« On a dû te dire qu’il fallait réussir dans la vie ; moi je te dis qu’il faut vivre, c’est la plus grande réussite du monde.
On t’a dit : « Avec ce que tu sais, tu gagneras de l’argent. » Moi je te dis : « Avec ce que tu sais, tu gagneras des joies. » C’est beaucoup mieux.
Tout le monde se rue sur l’argent. Il n’y a plus de place au tas des batailleurs.
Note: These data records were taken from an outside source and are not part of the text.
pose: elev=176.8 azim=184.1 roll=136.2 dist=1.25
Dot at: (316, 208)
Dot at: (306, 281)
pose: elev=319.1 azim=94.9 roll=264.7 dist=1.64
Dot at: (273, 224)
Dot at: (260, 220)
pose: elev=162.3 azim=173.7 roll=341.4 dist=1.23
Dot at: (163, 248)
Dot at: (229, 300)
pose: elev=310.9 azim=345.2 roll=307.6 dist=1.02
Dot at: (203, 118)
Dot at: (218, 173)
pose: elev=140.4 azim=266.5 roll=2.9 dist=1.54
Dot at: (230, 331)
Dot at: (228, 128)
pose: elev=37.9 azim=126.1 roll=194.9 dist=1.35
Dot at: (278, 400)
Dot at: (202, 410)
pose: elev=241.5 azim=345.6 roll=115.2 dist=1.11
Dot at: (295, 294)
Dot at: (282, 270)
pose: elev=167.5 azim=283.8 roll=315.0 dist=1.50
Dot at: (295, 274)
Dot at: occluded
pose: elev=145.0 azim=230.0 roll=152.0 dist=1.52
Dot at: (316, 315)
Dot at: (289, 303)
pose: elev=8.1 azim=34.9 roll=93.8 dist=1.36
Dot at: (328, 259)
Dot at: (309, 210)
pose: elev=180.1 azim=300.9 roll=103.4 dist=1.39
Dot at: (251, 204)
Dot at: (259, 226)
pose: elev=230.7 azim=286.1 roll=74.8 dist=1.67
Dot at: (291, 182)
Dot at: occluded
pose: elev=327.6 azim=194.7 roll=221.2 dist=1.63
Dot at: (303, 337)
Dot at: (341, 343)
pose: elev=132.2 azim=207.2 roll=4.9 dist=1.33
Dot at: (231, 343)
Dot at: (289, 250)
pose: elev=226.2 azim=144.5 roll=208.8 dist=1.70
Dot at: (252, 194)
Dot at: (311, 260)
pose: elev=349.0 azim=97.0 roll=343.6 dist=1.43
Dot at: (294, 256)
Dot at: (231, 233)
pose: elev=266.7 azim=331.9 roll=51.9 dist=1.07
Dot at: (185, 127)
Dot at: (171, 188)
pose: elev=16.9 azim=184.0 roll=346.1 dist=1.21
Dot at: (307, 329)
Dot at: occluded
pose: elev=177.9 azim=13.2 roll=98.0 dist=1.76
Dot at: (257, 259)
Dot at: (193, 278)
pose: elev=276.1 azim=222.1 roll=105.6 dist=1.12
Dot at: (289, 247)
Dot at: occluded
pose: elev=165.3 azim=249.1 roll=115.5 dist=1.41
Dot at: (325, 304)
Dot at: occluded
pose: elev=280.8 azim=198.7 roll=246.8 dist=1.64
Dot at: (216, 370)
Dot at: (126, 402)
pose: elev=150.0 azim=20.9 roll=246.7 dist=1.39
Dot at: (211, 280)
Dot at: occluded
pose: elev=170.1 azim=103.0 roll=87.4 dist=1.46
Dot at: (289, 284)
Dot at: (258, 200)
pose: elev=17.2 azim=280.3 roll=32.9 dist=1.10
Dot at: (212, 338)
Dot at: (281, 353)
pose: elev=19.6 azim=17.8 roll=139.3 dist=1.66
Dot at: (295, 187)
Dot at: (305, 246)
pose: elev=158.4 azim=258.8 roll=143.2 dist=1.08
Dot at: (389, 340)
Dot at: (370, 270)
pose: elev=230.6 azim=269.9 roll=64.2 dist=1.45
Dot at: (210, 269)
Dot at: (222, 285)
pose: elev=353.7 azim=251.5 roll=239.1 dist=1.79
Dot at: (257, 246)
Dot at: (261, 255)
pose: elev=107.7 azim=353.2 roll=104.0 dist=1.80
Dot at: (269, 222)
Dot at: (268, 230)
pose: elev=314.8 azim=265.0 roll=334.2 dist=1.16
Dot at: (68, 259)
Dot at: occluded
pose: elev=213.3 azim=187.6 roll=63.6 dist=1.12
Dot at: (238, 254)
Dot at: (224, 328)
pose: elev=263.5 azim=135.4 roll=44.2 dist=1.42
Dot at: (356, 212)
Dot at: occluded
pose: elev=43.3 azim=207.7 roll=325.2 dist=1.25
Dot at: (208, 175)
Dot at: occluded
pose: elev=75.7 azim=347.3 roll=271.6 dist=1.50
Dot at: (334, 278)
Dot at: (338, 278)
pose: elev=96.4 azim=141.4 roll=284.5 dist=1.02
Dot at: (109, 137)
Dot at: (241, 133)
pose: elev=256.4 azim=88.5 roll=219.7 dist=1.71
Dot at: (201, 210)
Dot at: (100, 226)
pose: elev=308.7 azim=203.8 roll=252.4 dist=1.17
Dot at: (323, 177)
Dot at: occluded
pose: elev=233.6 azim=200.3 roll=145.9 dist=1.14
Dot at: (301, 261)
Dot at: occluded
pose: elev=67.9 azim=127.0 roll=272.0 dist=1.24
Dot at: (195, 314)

De temps en temps un d’eux sort de la mêlée, blême, titubant, sentant déjà le cadavre, le regard pareil à la froide clarté de la lune, les mains pleines d’or mais n’ayant plus force et qualité pour vivre ; et la vie le rejette.
Du côté des joies, nul ne se presse ; elles sont libres dans le monde, seules à mener leurs jeux féeriques sur l’asphodèle et le serpolet des clairières solitaires…
L’extraordinaire de notre condition d’homme n’est pas cette intelligence que nous nous sommes composée nous-mêmes, que nous dirigeons comme un rayon à notre gré, croyons-nous (car toujours l’inconnu la réfracte).
L’extraordinaire est notre puissance de mélange, cette partie divine de nous-mêmes, toujours insoumise, et qui fait de nous l’expression du monde.»
Jean Giono
Crédit photos: mon amie Catherine Tourasse !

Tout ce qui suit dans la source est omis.